Exercise objective | The entire listing is to be repeated verbatim.

Input data |
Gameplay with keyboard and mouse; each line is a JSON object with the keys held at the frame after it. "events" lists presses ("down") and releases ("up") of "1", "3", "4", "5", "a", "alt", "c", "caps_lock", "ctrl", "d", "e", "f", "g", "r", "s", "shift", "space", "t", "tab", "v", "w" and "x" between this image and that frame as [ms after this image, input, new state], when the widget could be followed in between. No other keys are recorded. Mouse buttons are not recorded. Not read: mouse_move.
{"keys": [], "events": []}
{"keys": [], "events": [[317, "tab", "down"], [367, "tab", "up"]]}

Answer for the task |
Gameplay with keyboard and mouse; each line is a JSON object with the keys held at the frame after it. "events" lists presses ("down") and releases ("up") of "1", "3", "4", "5", "a", "alt", "c", "caps_lock", "ctrl", "d", "e", "f", "g", "r", "s", "shift", "space", "t", "tab", "v", "w" and "x" between this image and that frame as [ms after this image, input, new state], when the widget could be followed in between. No other keys are recorded. Mouse buttons are not recorded. Not read: mouse_move.
{"keys": [], "events": []}
{"keys": [], "events": [[317, "tab", "down"], [367, "tab", "up"]]}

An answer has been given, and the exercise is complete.